What you have to do:
Please output exactly the part of the records below that opens with the line containing "[68,111,99,122] Data ->" and closes with the line containing "[208,351,315,367] which required", both lines included, and nothing else.

Data supplied:
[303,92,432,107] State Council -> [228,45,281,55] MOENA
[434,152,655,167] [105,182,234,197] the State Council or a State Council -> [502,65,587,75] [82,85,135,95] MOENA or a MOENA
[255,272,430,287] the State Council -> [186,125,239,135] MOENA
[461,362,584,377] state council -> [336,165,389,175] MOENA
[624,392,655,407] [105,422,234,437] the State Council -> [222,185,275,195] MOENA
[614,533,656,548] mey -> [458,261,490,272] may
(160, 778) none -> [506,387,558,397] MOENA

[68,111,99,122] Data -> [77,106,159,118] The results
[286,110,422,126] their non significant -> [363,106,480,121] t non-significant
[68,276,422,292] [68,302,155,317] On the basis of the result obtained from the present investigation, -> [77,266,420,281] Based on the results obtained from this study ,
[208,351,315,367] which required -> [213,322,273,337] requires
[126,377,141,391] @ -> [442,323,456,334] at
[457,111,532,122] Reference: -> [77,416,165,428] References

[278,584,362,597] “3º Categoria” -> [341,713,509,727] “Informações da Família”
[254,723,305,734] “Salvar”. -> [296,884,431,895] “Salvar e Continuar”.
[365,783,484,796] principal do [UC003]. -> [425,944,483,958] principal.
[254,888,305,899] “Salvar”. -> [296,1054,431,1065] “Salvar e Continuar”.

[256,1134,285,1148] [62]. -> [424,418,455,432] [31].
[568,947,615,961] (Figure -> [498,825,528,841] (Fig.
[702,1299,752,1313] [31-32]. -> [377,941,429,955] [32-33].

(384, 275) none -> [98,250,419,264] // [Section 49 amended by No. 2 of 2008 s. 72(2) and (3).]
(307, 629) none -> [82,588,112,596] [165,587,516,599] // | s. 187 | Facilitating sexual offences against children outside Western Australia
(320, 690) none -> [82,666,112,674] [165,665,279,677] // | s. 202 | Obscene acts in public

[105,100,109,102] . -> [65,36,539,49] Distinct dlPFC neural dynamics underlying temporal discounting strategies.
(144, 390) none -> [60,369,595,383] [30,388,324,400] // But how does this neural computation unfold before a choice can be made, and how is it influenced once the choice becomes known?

Output of the task:
[68,111,99,122] Data -> [77,106,159,118] The results
[286,110,422,126] their non significant -> [363,106,480,121] t non-significant
[68,276,422,292] [68,302,155,317] On the basis of the result obtained from the present investigation, -> [77,266,420,281] Based on the results obtained from this study ,
[208,351,315,367] which required -> [213,322,273,337] requires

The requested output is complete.